PR2_test['TempC']=pd.Series(pred2_test, index=PR2_test.index)
PR3_test['TempC']=pd.Series(pred3_test, index=PR3_test.index)

# Plotting Results
Lets plot the reuslts for the linear and polynomial models side-by-side to see how they fair.

In [None]:
plt.figure(figsize=(15,10))
for i in AvgTC.Country.unique():
    plt.plot(AvgTC.Year.loc[AvgTC.Country==str(i)],AvgTC.TempC.loc[AvgTC.Country==str(i)],linewidth=0.5)

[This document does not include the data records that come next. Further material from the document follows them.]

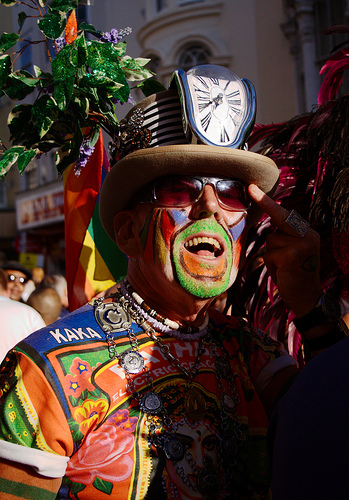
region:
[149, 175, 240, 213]
A man wearing sunglasses.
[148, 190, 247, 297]
The man face is painted.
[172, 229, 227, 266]
The man mouth is open.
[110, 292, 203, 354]
Beaded necklace around the man neck.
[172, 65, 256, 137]
A clock on the man head.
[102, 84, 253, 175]
The man is wearing a hat.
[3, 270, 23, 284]
The man is wearing glasses.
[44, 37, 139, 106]
Leaves on top of the hat.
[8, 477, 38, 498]
A green line on the man arm.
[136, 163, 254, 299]
Paint on a man's face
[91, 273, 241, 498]
Four necklaces on a man's neck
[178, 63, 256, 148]
Blue framed white analog clock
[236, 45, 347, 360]
Dark pink feather headdress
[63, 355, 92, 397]
Two peach flowers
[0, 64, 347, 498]
Man wearing colorful clothing and a hat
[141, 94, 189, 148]
Black and white stripes around a hat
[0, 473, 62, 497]
Green painted stripe on an arm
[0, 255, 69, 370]
Crowd of people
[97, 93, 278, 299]
man wearing a top hat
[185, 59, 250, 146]
clock face on a top hat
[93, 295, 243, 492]
man wearing a silver medallion necklace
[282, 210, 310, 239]
man wearing a silver ring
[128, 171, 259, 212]
man wearing sunglasses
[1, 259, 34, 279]
man wearing a black hat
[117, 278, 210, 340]
man wearing a puka shell necklace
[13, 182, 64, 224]
red and white sign above a store entrance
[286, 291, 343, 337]
man wearing a watch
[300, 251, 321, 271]
man with an eyeball drawn on his hand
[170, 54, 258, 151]
A melted blue clock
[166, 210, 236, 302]
A bright green beard and mustache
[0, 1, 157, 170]
An artificial tree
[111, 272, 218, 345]
A white beaded necklace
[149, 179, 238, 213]
A pair of sunglasses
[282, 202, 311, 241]
A silver ring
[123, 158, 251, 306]
A man's face with colorful paint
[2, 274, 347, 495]
A brightly colored shirt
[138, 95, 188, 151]
White and black stripes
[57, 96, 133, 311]
A large rainbow flag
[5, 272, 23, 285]
black glasses worn by the person in the crowd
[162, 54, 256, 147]
clock on man's head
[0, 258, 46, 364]
man wearing a white tee shirt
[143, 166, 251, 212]
sunglasses worn by man in the front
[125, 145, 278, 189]
brown rim of man's hat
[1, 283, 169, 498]
multi-colored shirt man is wearing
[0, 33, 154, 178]
green plant hanging above the man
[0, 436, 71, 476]
white strip on sleeve of the shirt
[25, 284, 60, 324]
balled head of a man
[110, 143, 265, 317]
man with paint on face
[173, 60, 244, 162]
man wearing hat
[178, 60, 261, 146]
black and white clock face on hat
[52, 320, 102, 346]
white letters on shirt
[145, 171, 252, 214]
glasses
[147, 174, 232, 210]
brown glasses worn by man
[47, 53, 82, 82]
green leaves in hat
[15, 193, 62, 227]
red and white colored sign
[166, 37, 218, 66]
window in tan tower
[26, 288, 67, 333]
A person is standing up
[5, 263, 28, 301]
A person is standing up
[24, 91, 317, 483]
A person is standing up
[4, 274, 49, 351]
A person is standing up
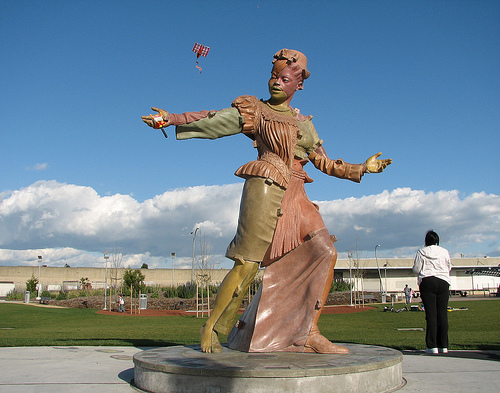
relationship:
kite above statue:
[193, 43, 210, 57] [141, 47, 394, 355]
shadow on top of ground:
[126, 338, 181, 347] [1, 343, 497, 392]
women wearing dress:
[141, 47, 394, 355] [232, 95, 335, 358]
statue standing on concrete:
[141, 47, 394, 355] [132, 342, 405, 392]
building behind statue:
[0, 268, 498, 295] [141, 47, 394, 355]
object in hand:
[154, 117, 167, 137] [142, 107, 175, 128]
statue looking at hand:
[141, 47, 394, 355] [142, 107, 175, 128]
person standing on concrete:
[412, 230, 453, 355] [1, 343, 497, 392]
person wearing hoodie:
[412, 230, 453, 355] [412, 246, 453, 285]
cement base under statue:
[132, 342, 405, 392] [141, 47, 394, 355]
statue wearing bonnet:
[141, 47, 394, 355] [271, 48, 310, 79]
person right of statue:
[412, 230, 453, 355] [141, 47, 394, 355]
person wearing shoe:
[412, 230, 453, 355] [427, 348, 438, 353]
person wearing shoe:
[412, 230, 453, 355] [441, 349, 449, 353]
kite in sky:
[193, 43, 210, 57] [2, 1, 498, 262]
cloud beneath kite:
[0, 181, 499, 256] [193, 43, 210, 57]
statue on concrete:
[141, 47, 394, 355] [132, 342, 405, 392]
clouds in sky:
[0, 181, 499, 256] [2, 1, 498, 262]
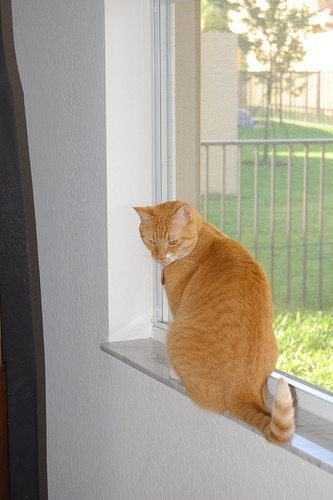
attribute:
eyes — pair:
[125, 216, 191, 250]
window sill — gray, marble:
[139, 349, 236, 417]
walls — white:
[55, 358, 209, 499]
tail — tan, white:
[267, 377, 303, 442]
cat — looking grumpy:
[127, 190, 303, 447]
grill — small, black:
[236, 106, 260, 141]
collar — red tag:
[158, 267, 167, 286]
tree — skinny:
[224, 0, 295, 167]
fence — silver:
[187, 149, 315, 251]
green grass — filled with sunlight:
[277, 311, 331, 371]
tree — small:
[238, 9, 311, 159]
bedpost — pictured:
[4, 356, 40, 466]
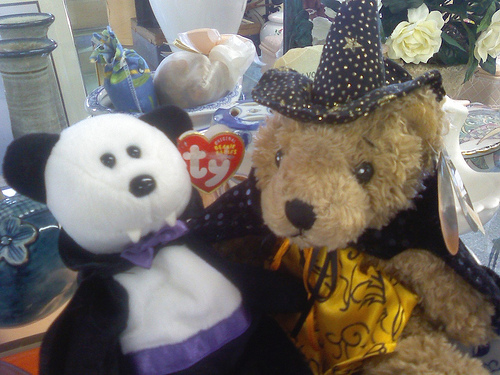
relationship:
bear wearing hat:
[249, 0, 496, 374] [250, 1, 447, 125]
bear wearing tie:
[0, 105, 324, 374] [116, 218, 186, 269]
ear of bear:
[1, 131, 59, 205] [0, 105, 324, 374]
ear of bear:
[139, 103, 191, 143] [0, 105, 324, 374]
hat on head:
[250, 1, 447, 125] [252, 85, 440, 244]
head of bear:
[252, 85, 440, 244] [250, 55, 487, 373]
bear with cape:
[184, 0, 496, 374] [257, 229, 432, 253]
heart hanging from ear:
[174, 131, 247, 194] [139, 103, 191, 143]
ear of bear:
[139, 103, 191, 143] [241, 66, 482, 304]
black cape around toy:
[37, 220, 309, 374] [3, 106, 311, 373]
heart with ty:
[179, 131, 246, 194] [183, 143, 231, 185]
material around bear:
[263, 235, 423, 373] [249, 0, 496, 374]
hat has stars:
[250, 1, 447, 125] [335, 33, 371, 58]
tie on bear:
[118, 218, 200, 268] [0, 105, 324, 374]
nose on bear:
[281, 196, 317, 230] [221, 69, 494, 366]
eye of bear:
[351, 161, 375, 183] [216, 2, 497, 372]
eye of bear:
[98, 151, 123, 172] [21, 133, 206, 264]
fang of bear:
[163, 210, 178, 227] [0, 105, 324, 374]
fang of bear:
[126, 226, 143, 243] [0, 105, 324, 374]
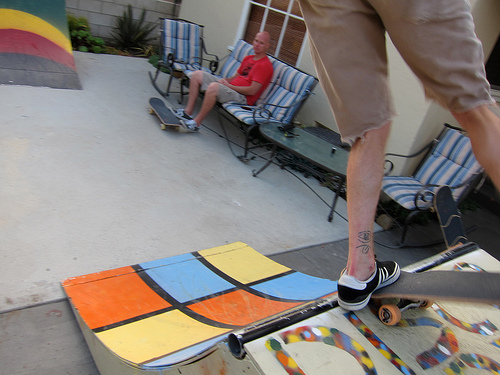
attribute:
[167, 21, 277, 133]
man — bald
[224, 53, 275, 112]
shirt — red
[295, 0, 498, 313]
man — skateboarding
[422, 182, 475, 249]
skateboard — black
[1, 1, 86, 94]
skateboard ramp — rainbow design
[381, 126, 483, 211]
cushion — blue, white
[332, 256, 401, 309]
sneaker — black, white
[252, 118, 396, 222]
coffee table — outdoors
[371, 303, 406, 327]
skateboard wheel — orange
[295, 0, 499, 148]
shorts — brown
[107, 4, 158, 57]
plant — green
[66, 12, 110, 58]
plant — green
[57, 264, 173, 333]
square — orange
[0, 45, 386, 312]
concrete — grey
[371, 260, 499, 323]
skateboard — tilted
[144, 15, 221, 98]
rocking chair — blue, white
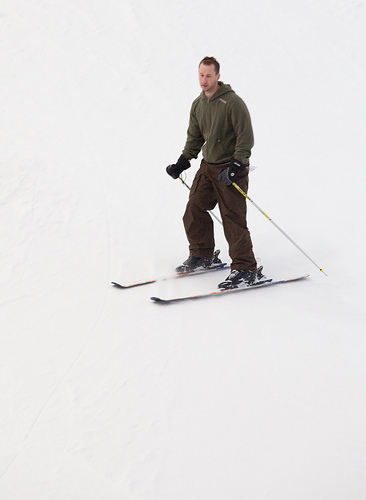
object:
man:
[164, 56, 258, 291]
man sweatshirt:
[179, 80, 253, 169]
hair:
[197, 55, 221, 76]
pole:
[229, 178, 327, 280]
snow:
[0, 0, 365, 499]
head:
[196, 58, 221, 92]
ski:
[109, 259, 227, 291]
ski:
[149, 270, 310, 304]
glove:
[165, 154, 194, 180]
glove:
[214, 158, 247, 187]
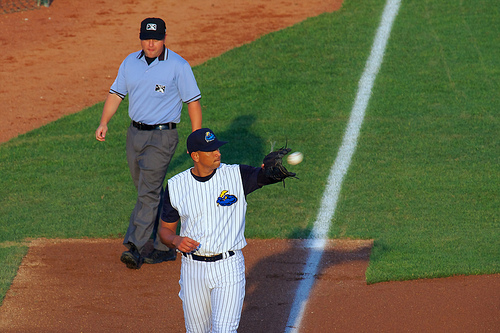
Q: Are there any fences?
A: No, there are no fences.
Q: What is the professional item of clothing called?
A: The clothing item is a uniform.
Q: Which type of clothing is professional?
A: The clothing is a uniform.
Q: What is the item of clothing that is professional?
A: The clothing item is a uniform.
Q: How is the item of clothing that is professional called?
A: The clothing item is a uniform.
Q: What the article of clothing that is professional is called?
A: The clothing item is a uniform.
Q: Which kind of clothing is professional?
A: The clothing is a uniform.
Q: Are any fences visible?
A: No, there are no fences.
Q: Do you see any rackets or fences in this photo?
A: No, there are no fences or rackets.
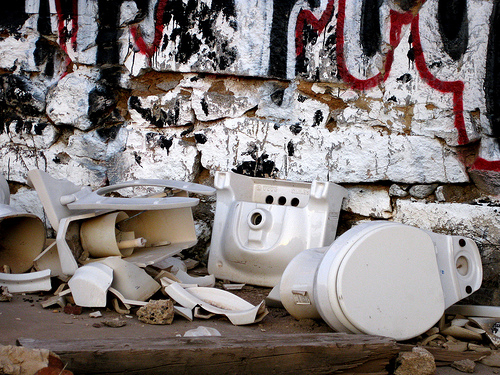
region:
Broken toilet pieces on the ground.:
[61, 253, 273, 338]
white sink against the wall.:
[209, 165, 346, 288]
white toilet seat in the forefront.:
[60, 170, 213, 213]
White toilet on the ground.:
[278, 218, 490, 345]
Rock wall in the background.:
[0, 0, 495, 298]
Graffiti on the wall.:
[31, 0, 498, 177]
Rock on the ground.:
[394, 342, 439, 374]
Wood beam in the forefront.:
[15, 331, 402, 373]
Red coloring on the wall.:
[55, 0, 498, 175]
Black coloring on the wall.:
[32, 2, 497, 182]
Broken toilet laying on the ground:
[25, 137, 239, 311]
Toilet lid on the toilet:
[331, 229, 453, 354]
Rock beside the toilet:
[130, 287, 188, 347]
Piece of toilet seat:
[174, 268, 248, 325]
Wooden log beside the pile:
[40, 320, 298, 364]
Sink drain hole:
[250, 203, 267, 230]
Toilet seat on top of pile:
[67, 165, 237, 240]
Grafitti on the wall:
[300, 20, 477, 117]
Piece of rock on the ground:
[101, 310, 139, 347]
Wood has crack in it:
[260, 340, 315, 370]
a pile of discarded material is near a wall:
[5, 136, 495, 366]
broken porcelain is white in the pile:
[3, 163, 259, 343]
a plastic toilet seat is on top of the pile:
[69, 174, 213, 211]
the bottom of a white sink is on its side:
[208, 170, 333, 295]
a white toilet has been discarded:
[278, 220, 482, 342]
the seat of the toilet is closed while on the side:
[326, 222, 450, 343]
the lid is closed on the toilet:
[335, 224, 447, 343]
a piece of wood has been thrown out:
[13, 329, 404, 374]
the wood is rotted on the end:
[323, 330, 409, 374]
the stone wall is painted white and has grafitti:
[7, 7, 496, 244]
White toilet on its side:
[283, 222, 483, 339]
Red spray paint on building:
[385, 8, 422, 73]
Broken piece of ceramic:
[67, 258, 116, 308]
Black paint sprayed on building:
[267, 0, 292, 85]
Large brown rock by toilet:
[396, 348, 436, 373]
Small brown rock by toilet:
[450, 356, 476, 373]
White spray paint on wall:
[346, 130, 461, 178]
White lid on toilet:
[334, 224, 445, 335]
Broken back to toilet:
[57, 210, 193, 262]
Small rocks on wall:
[387, 182, 447, 199]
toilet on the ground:
[273, 210, 483, 346]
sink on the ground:
[187, 160, 358, 297]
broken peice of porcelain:
[174, 318, 227, 345]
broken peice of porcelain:
[157, 270, 277, 330]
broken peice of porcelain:
[170, 263, 215, 286]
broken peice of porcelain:
[67, 256, 117, 310]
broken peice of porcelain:
[0, 262, 60, 290]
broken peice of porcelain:
[45, 173, 212, 275]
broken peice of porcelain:
[96, 244, 156, 309]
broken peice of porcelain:
[65, 170, 215, 213]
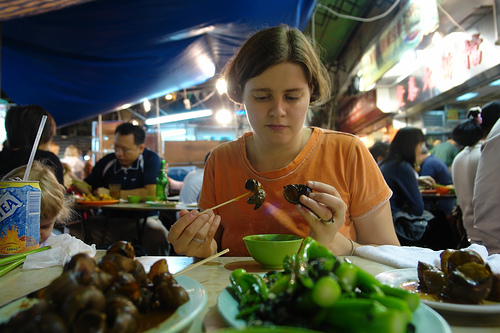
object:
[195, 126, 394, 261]
shirt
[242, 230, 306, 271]
bowl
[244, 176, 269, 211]
meat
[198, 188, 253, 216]
stick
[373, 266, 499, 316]
plate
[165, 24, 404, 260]
woman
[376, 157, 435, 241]
shirt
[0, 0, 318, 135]
tarp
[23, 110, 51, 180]
straw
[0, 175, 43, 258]
can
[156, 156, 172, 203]
bottle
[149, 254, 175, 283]
snail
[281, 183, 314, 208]
shell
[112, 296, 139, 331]
escargot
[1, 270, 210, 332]
dish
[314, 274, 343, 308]
vegetable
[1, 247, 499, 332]
table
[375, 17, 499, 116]
sign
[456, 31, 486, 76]
asian language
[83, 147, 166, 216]
shirt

plt.plot(AvgT.Year,AvgT.TempC,'r',linewidth=2.0)
plt.plot(LR_test.Year.unique(),LR_test.groupby('Year').mean(),'b',linewidth=2.0,label='Linear Model')
plt.plot(PR2_test.Year.unique(),PR2_test.groupby('Year').mean(),'g',linewidth=2.0,label='Poly-2 Model')
plt.plot(PR3_test.Year.unique(),PR3_test.groupby('Year').mean(),'c',linewidth=2.0,label='Poly-5 Model')
plt.axhline(y=0.0, color='k', linestyle='-')
plt.xticks(np.linspace(0,100,40),rotation=45)
plt.xlabel('Year')
plt.ylabel('Average Temperature change')
plt.title('Average Temperature Change of the World')
plt.legend()
plt.show()

As this is a linear model the prediction is pretty simple without any big fluctuation. The model is still predicting that the temperatures will rise in the future. Polynomial regression model predicts a much higher temperature change and there does not seem to much change in adding more factors indicating that currently the data does not have high order. At the edge of the avilable data it seems that the polynomial regression is more accurate than the linear model. So unless the world does something to mitigate the rise the increase in temperature will continue to a higher rate.